**** KUTIPAN DOKUMEN
JAKARTA, KOMPAS — Dorongan kepada Komisi Pemberantasan Korupsi untuk mengembangkan perkara pengadaan kartu tanda penduduk elektronik ke ranah tindak pidana pencucian uang terus muncul.
Oleh
Riana A Ibrahim
·3 menit baca
JAKARTA, KOMPAS — Dorongan kepada Komisi Pemberantasan Korupsi untuk mengembangkan perkara pengadaan kartu tanda penduduk elektronik ke ranah tindak pidana pencucian uang atau TPPU terus muncul. Sementara itu, bekas Ketua DPR Setya Novanto tidak kunjung melunasi uang pengganti sesuai dengan vonis pengadilan.
Berdasarkan putusan Pengadilan Tindak Pidana Korupsi Jakarta pada 24 April 2018, Novanto dijatuhi pidana 15 tahun penjara dan denda Rp 500 juta subsider 3 bulan kurungan. Novanto juga diperintahkan membayar uang pengganti senilai 7,3 juta dollar AS atau setara Rp 101,98 miliar dikurangi Rp 5 miliar yang telah dititipkan kepada penyidik KPK.
Hingga November 2018, total uang pengganti yang dibayarkan Novanto baru Rp 14,7 miliar, termasuk uang yang sudah dititipkan sebelumnya. ”Sampai saat ini masih sama jumlah yang telah dibayarkan. Belum ada penambahan lagi,” kata Koordinator Unit Pelacakan Aset, Pengelolaan Barang Bukti, dan Eksekusi KPK Mungki Hadipratikto di Jakarta, Jumat (10/5/2019).
Dengan demikian, kekurangan uang pengganti yang harus dibayarkan Novanto dalam kasus megaproyek yang merugikan negara sebesar Rp 2,3 triliun ini berjumlah Rp 87,7 miliar. Sebagian asetnya berupa tanah dan bangunan, serta sebuah rekening telah dikuasakan kepada KPK.
Namun, mengacu pada Laporan Harta Kekayaan Penyelenggara Negara (LHKPN) yang dilaporkan Novanto pada 2015, asetnya mencapai Rp 114,7 miliar dan 49,150 dollar AS.
********
**** DATA YANG DISEDIAKAN
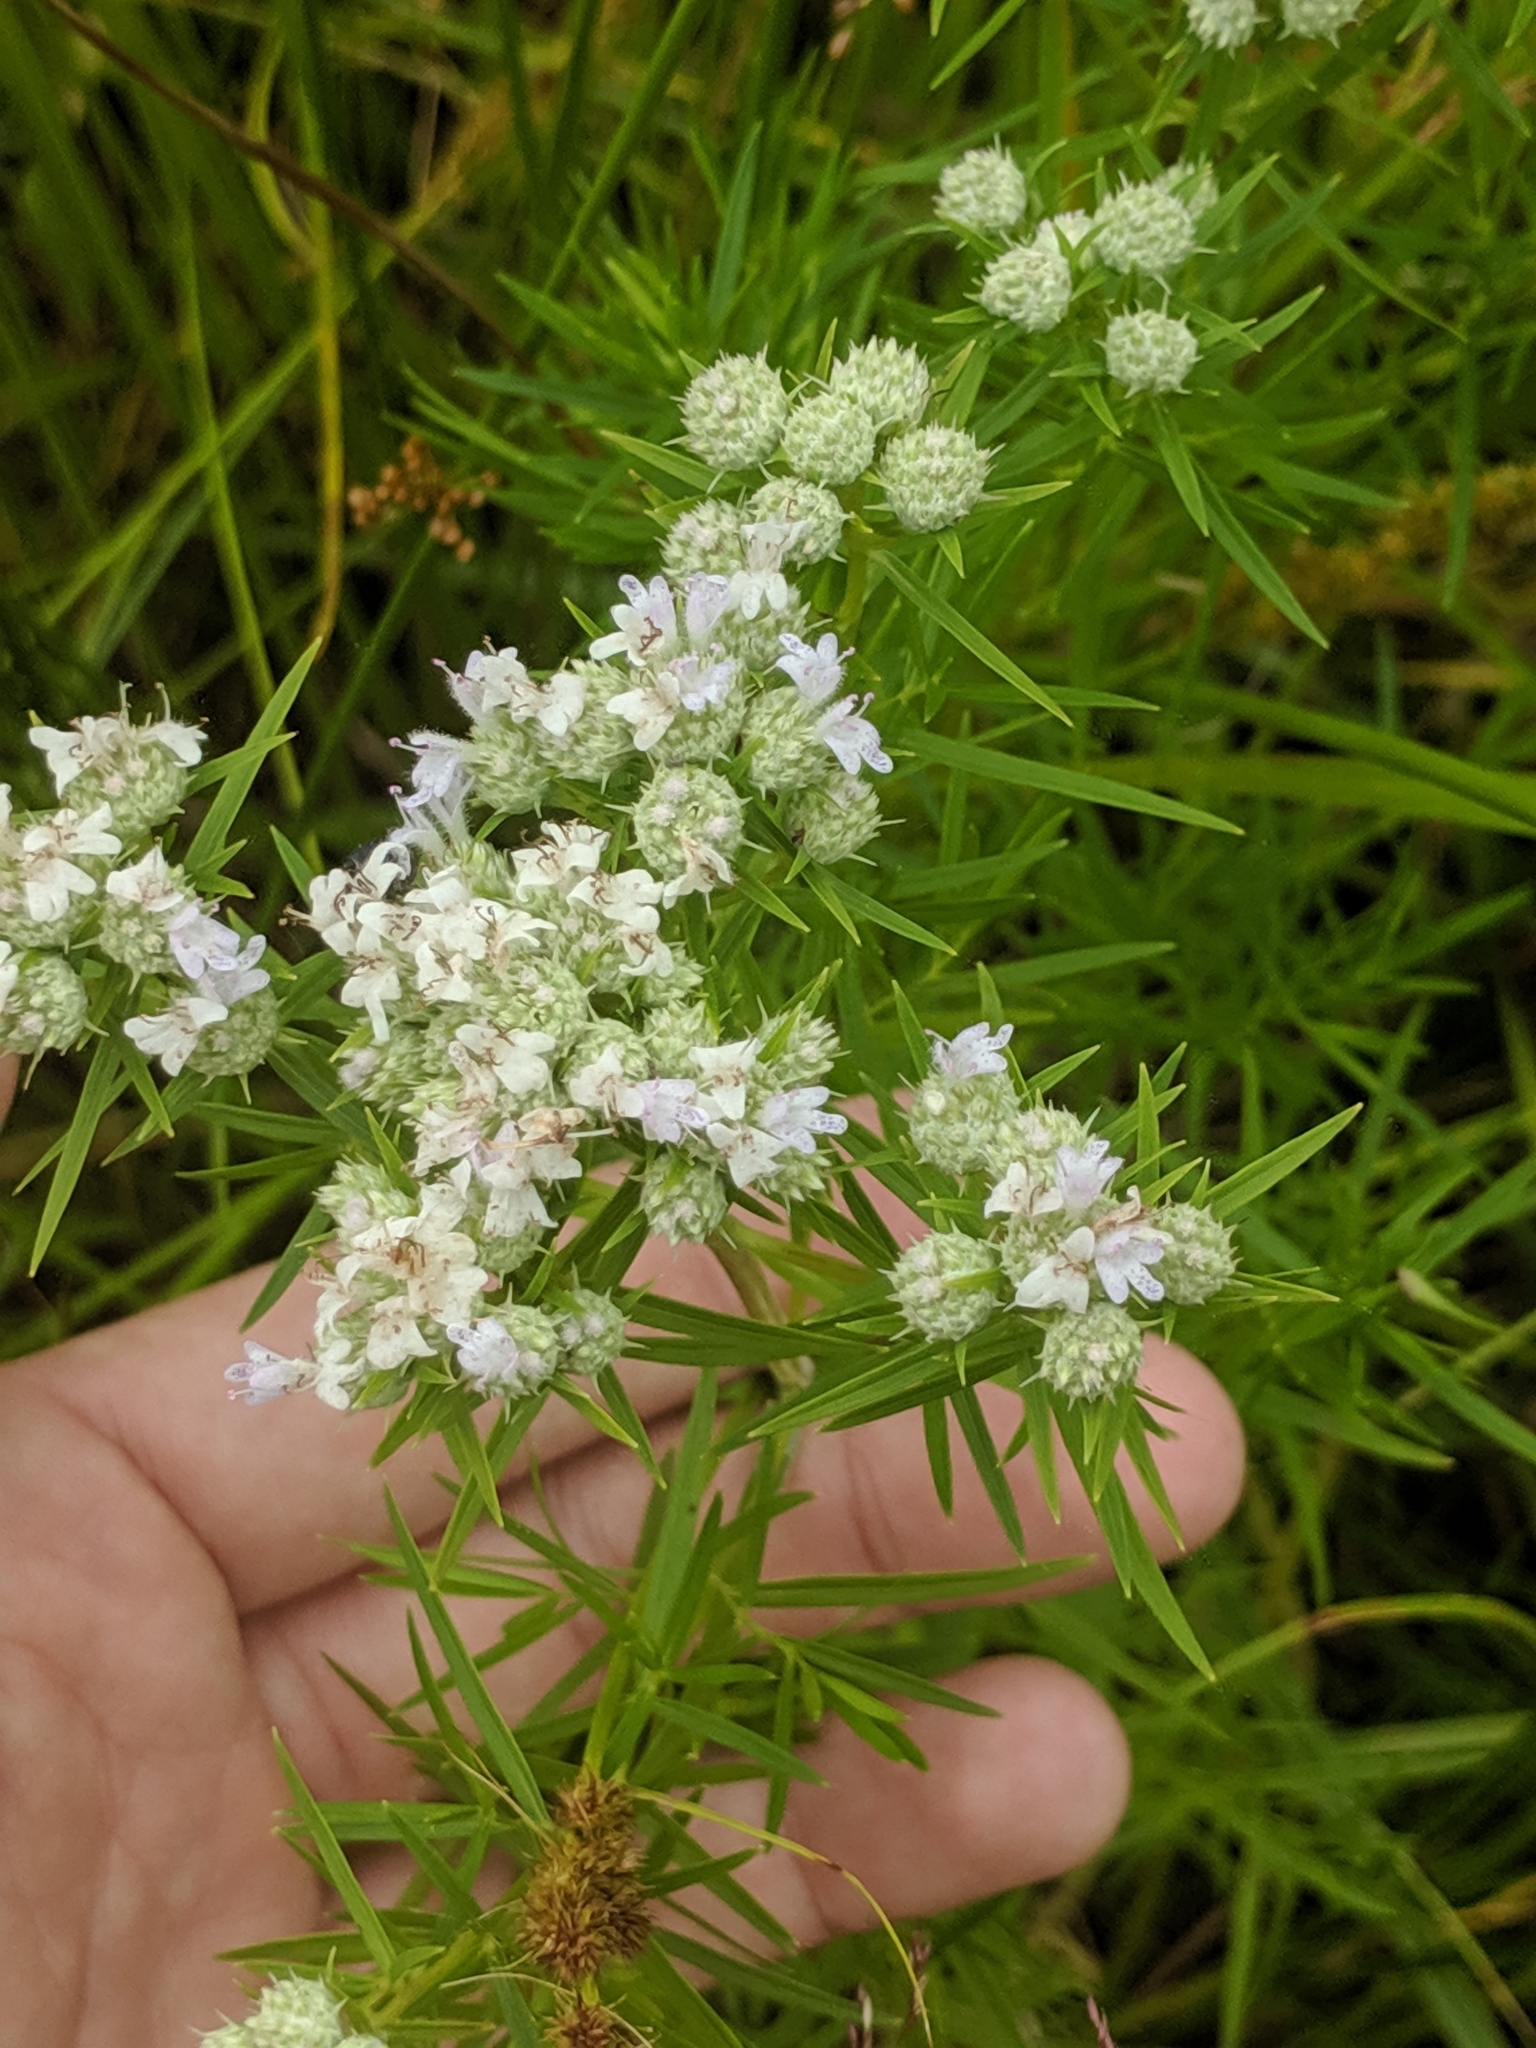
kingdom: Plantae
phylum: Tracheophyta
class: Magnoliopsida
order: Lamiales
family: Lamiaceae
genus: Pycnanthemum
********
→ YANG AKAN DIKERJAKAN
A - Menurut artikel tentang perkara KTP elektronik, mengapa uang pengganti yang wajib dibayar Novanto dikurangi Rp 5 miliar? Jawab dalam satu hingga tiga kalimat.
B - Salin dari artikel tentang perkara KTP elektronik bagian yang diawali "Berdasarkan putusan Pengadilan" dan diakhiri "Jakarta, Jumat (10/5/2019).".
C - Tuliskan lanjutan artikel tentang perkara KTP elektronik, dimulai setelah kalimat terakhir yang tercantum.

→ HASIL LATIHAN
A - Uang pengganti senilai 7,3 juta dollar AS atau setara Rp 101,98 miliar dikurangi Rp 5 miliar karena uang sejumlah itu telah dititipkan kepada penyidik KPK.

B -
Berdasarkan putusan Pengadilan Tindak Pidana Korupsi Jakarta pada 24 April 2018, Novanto dijatuhi pidana 15 tahun penjara dan denda Rp 500 juta subsider 3 bulan kurungan. Novanto juga diperintahkan membayar uang pengganti senilai 7,3 juta dollar AS atau setara Rp 101,98 miliar dikurangi Rp 5 miliar yang telah dititipkan kepada penyidik KPK.
Hingga November 2018, total uang pengganti yang dibayarkan Novanto baru Rp 14,7 miliar, termasuk uang yang sudah dititipkan sebelumnya. ”Sampai saat ini masih sama jumlah yang telah dibayarkan. Belum ada penambahan lagi,” kata Koordinator Unit Pelacakan Aset, Pengelolaan Barang Bukti, dan Eksekusi KPK Mungki Hadipratikto di Jakarta, Jumat (10/5/2019).

C -
Secara terpisah, Koordinator Indonesia Corruption Watch (ICW) Adnan Topan Husodo kembali menyampaikan, tindak pidana pencucian uang relevan untuk mengembalikan kerugian negara yang ditimbulkan dari perkara korupsi pengadaan KTP elektronik, selain menindak politisi lain yang diduga terlibat dan memperoleh aliran dana.
Sebab, beban kewajiban membayar denda dan uang pengganti kerap tidak sepadan dengan kerugian negara yang ditimbulkan. Padahal, sebagian besar politisi, termasuk Novanto, merupakan orang-orang yang memiliki kewenangan besar dalam mengambil keputusan dan mengelola sumber dana publik.
”Mereka ini suspect utama dari TPPU di sebuah negara yang korupsinya masih tinggi,” ujar Adnan.
Tindak pidana pencucian uang dinilai relevan untuk mengembalikan kerugian negara yang ditimbulkan dari perkara korupsi pengadaan KTP elektronik, selain menindak politisi lain yang diduga terlibat dan memperoleh aliran dana.
Berdasarkan data yang dimiliki KPK, hanya ada 31 kasus TPPU yang ditangani lembaga antirasuah sejak 2012 hingga 2018 dari 887 kasus yang ditangani sejak KPK berdiri.
Ganjar kembali diperiksa
Hingga saat ini, KPK masih fokus menuntaskan perkara inti korupsi kartu identitas penduduk ini yang menyisakan seorang tersangka, yakni politisi Golkar, Markus Nari, yang ditetapkan statusnya sejak 2017. Kali ini Gubernur Jawa Tengah Ganjar Pranowo kembali dipanggil untuk memberikan kesaksian untuk Markus.
Ganjar kembali membantah telah menerima 500.000 dollar AS seperti yang telah dia ungkapkan berulang kali, baik saat pemeriksaan saksi di penyidikan maupun di persidangan. Ia pun mengaku ditanya lagi terkait mekanisme penambahan anggaran.
”Jadi, butuh tambahan saat itu karena harus cetak di sekian kabupaten. Dalam rapat, kementerian diminta memberikan detailnya, lalu diajukan ke Badan Anggaran,” ujar Ganjar.
Nama Ganjar jadi pembicaraan saat Novanto menyebutnya menerima uang dalam sidang pemeriksaan dirinya sebagai terdakwa dan nota pembelaan.
Namun, majelis hakim dalam vonis terhadap Irman, Sugiharto, Novanto, dan Andi Agustinus, menyatakan nama politisi yang disebut turut menerima adalah politisi Golkar, Ade Komaruddin dan Markus Nari; politisi Demokrat, Jafar Hafsah; politisi Hanura, Miryam S Haryani; dan mantan Menteri Dalam Negeri Gamawan Fauzi.